Denn nicht nur der Kiebitz profitiert. Auch die Laubfrosch-Population hat dort zugenommen, wo die HGON nach intensiven Planungen und Verhandlungen mit Landwirten und Gemeinden als Flächeneigentümern die Bagger anrücken lassen konnte. Zwar könne der ideale Urzustand mit solchen Eingriffen nicht wieder hergestellt werden, sagt Könitzer, doch „die Auendynamik wird nachgeahmt.“ Mit Erfolg. Denn bereits 100 Meter entfernt vom neu gebaggerten Gewässer befindet sich die zweite „Insel“ mit Tümpel, Schilfbewuchs und sterilen Flächen, die insbesondere der Kiebitz bevorzugt. Bis zu sechs Brutpaare gelten in diesem Bereich als gesichert, weiß Susanne Hufmann, Geschäftsführerin der örtlichen HGON und als Biologin federführend im Renaturierungsbereich tätig.

Kinzigtal wieder als "Trittstein" interessant

Helfen kann jeder mit Spenden an den HGON-Arbeitskreis Main-Kinzig bei der Raiffeisenbank Rodenbach, Konto 87130, BLZ 60663699. Auch eine Alt-Handy-Sammlung der HGON bringt bares Geld für den Naturschutz. Pro gesammeltem Handy fließen 1,50 Euro in die Artenschutzprojekte im Main-Kinzig-Kreis. Rund 5500 Handys sind laut Susanne Hufmann bereits gesammelt worden.

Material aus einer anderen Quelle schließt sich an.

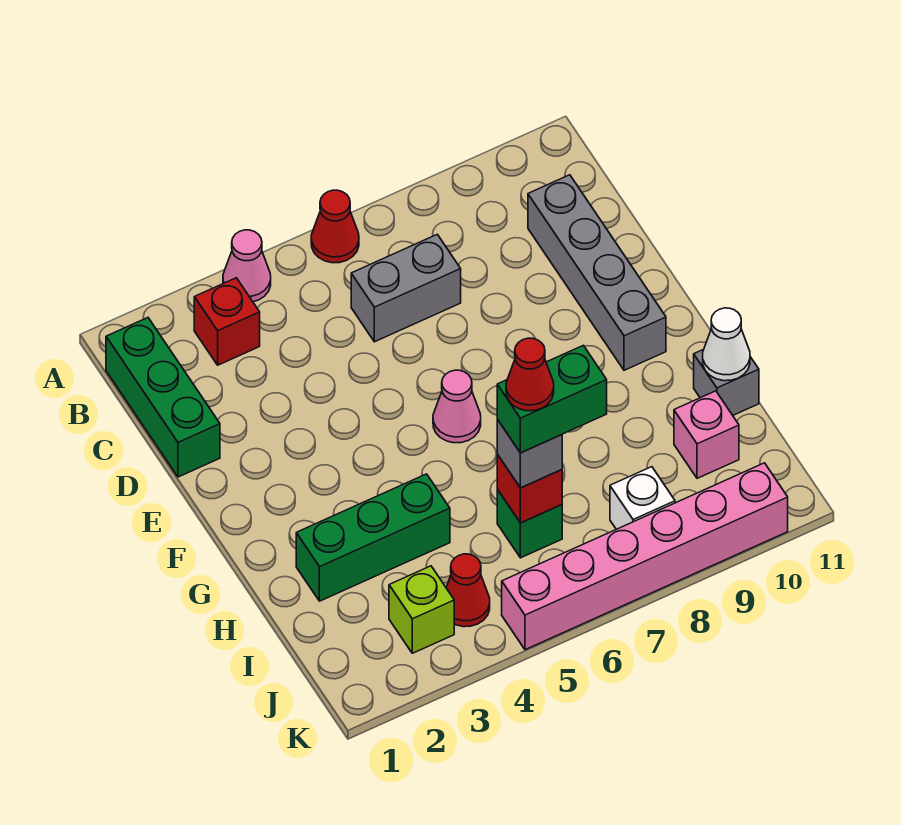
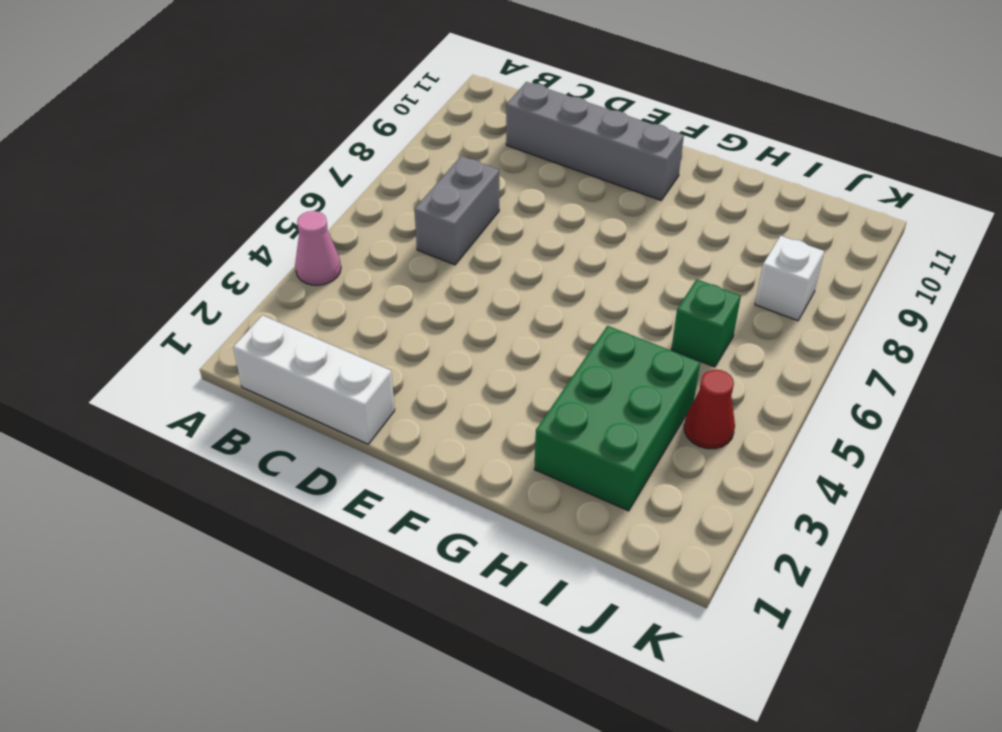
white 1x3 brick [233,315,395,444] -> green 1x3 brick [106,318,220,477]
green 2x3 brick [535,326,700,511] -> green 1x3 brick [296,474,450,601]
none -> red 1x1 cone [311,190,359,263]
none -> red 1x1 brick [194,278,260,365]
none -> pink 1x1 cone [433,370,481,443]

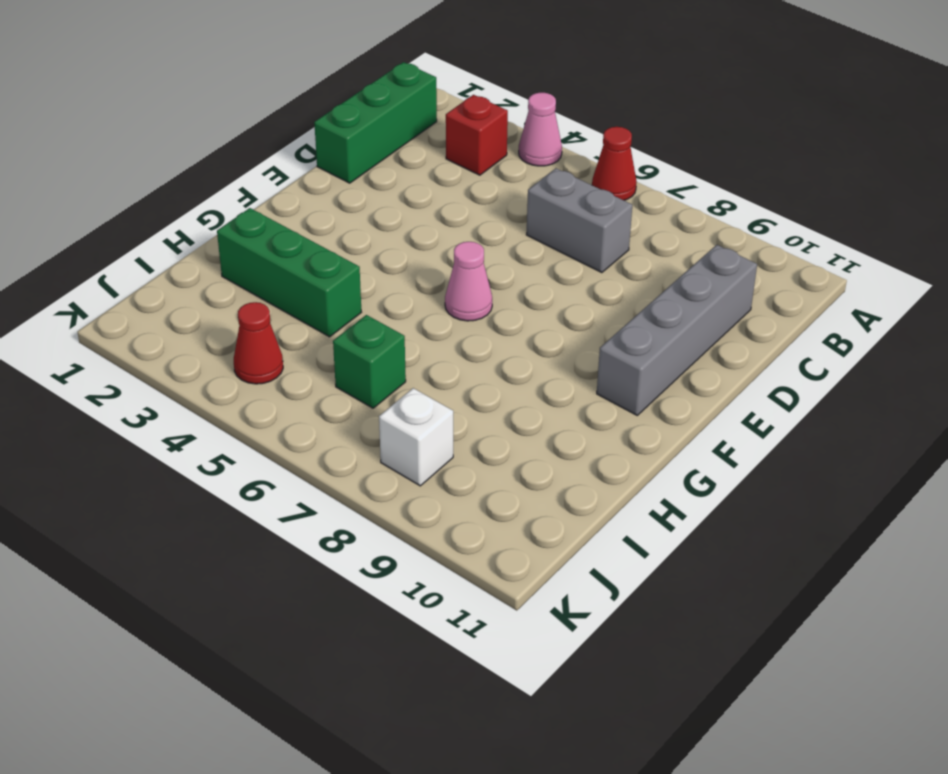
none -> grey 1x1 brick [694,349,759,415]
none -> pink 1x1 brick [674,391,739,478]
none -> lime 1x1 brick [389,566,454,653]

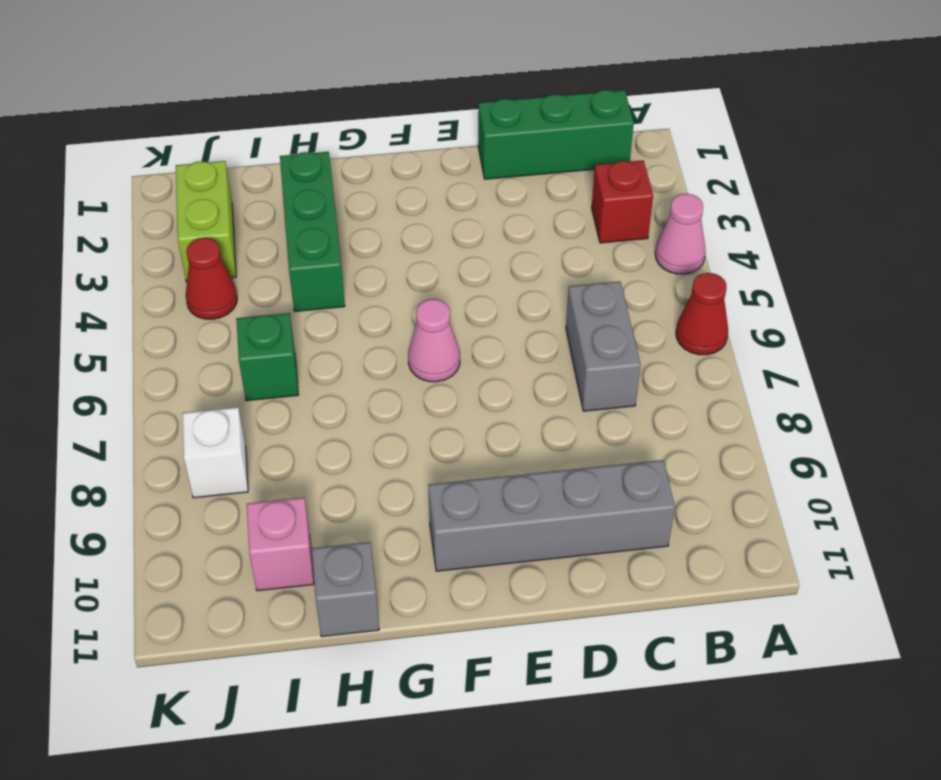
lime 1x2 brick [176,161,236,282] -> lime 1x1 brick [389,566,454,653]
none -> pink 1x6 brick [502,463,788,650]
none -> white 1x1 cone [703,308,750,381]
none -> red 1x1 brick [497,455,562,523]

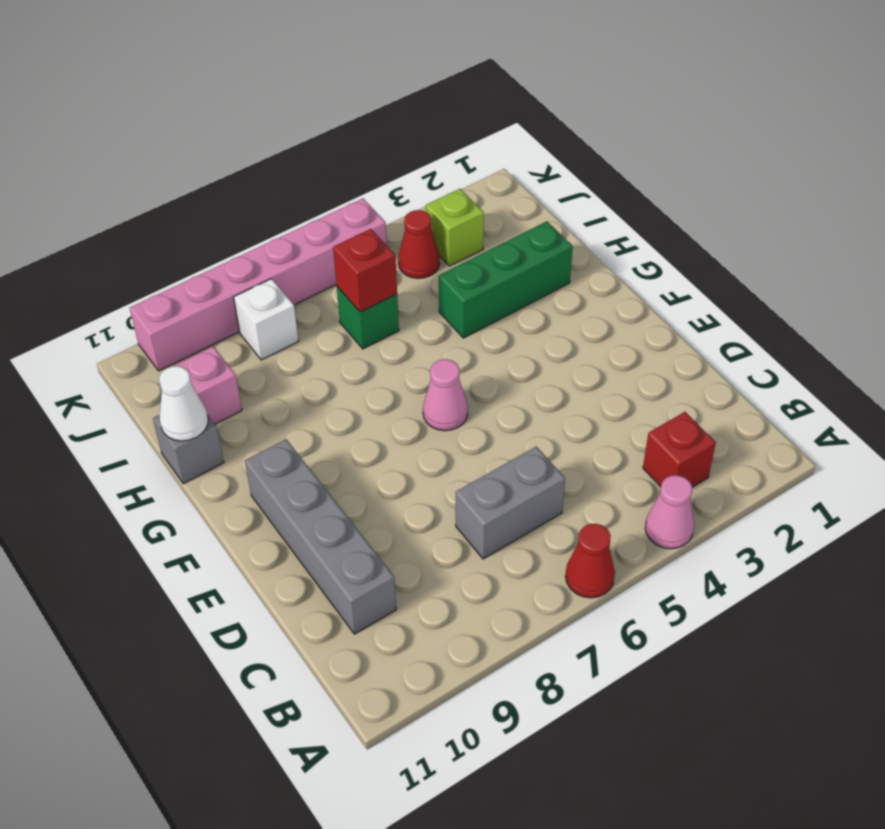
none -> green 1x3 brick [106,318,220,477]
none -> grey 1x1 brick [497,420,562,488]
none -> green 1x2 brick [497,345,607,453]

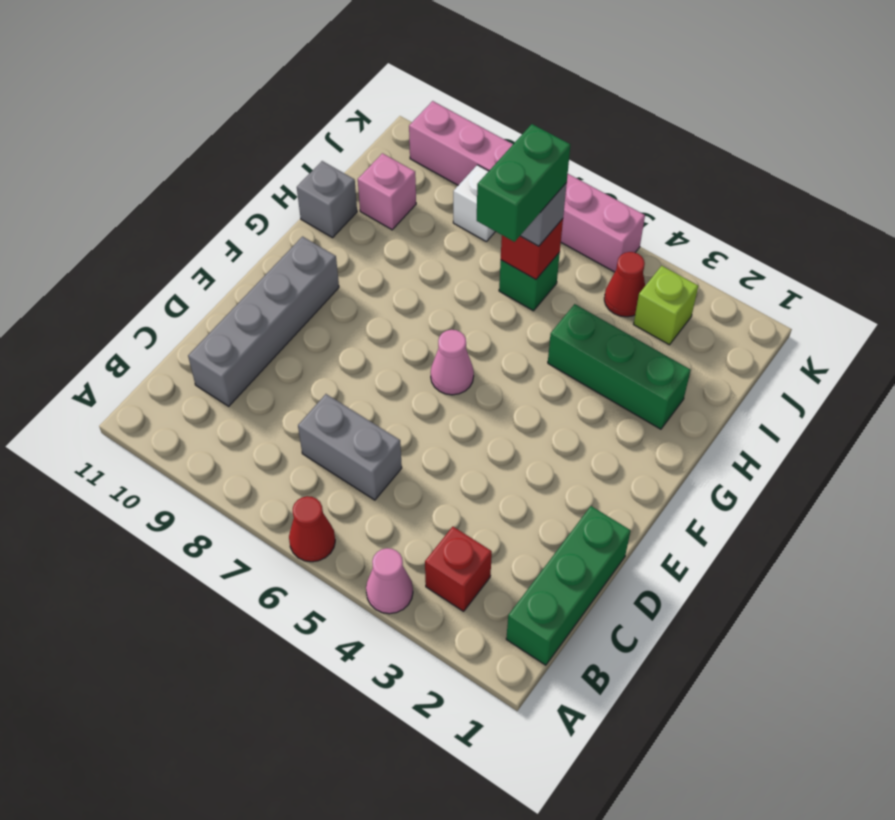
green 1x2 brick [477,124,570,242] -> green 1x2 brick turned to [497,345,607,453]
none -> white 1x1 cone [703,308,750,381]
none -> red 1x1 cone [506,338,554,411]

Zwei bis drei weitere Brutpaare sind im ebenfalls von Menschenhand geschaffenen Biotop im Flurbereich „Flos“ bei Langenselbold unweit des neuen Projektes gezählt worden. Ein kleiner Erfolg der Maßnahmen, um den taubengroßen Vogel zu schützen, dem die Lebensgrundlage durch Entwässerung und exzessive Landwirtschaft nahezu entzogen worden war. Das Kinzigtal wird durch die HGON-Bemühungen auch wieder als „Trittstein“ interessant. Zu hunderten lassen sich die Kiebitze während des Vogelzuges wieder entlang der Kinzig nieder.

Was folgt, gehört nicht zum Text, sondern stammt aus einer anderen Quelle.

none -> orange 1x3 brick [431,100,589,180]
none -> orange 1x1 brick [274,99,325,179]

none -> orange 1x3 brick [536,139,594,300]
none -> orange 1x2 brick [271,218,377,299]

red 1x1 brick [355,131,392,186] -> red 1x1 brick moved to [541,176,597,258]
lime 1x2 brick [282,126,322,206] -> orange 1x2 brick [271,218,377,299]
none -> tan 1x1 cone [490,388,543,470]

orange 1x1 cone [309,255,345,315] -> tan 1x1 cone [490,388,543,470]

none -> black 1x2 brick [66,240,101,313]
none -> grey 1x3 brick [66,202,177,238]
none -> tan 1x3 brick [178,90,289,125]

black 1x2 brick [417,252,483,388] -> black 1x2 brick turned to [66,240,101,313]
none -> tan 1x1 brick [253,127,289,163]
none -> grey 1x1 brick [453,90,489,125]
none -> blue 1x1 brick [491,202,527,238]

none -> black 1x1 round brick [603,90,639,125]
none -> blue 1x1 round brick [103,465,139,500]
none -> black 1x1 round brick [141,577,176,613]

Ein Erfolg, der auch Michael Zieg freut, der bei der Frankfurter Telekom als Umweltschutzbeauftragter die HGON unterstützt. „Wir legen bei unserer Förderung Wert auf Nachhaltigkeit bei Projekten in der Region.“ Deshalb sei die Kooperation auch auf mehrere Jahre angelegt gewesen. In diesem Jahr läuft diese Unterstützung, die der HGON insgesamt 35000 Euro aus der Telekomkasse beschert hat, zunächst einmal aus. Zu tun gibt es allerdings noch genug. Denn das Netzwerk der Kleinbiotope entlang der Kinzig soll laut Susanne Hufmann Stück für Stück ausgebaut und ergänzt werden. Dazu braucht es wieder Kooperationspartner und Spender.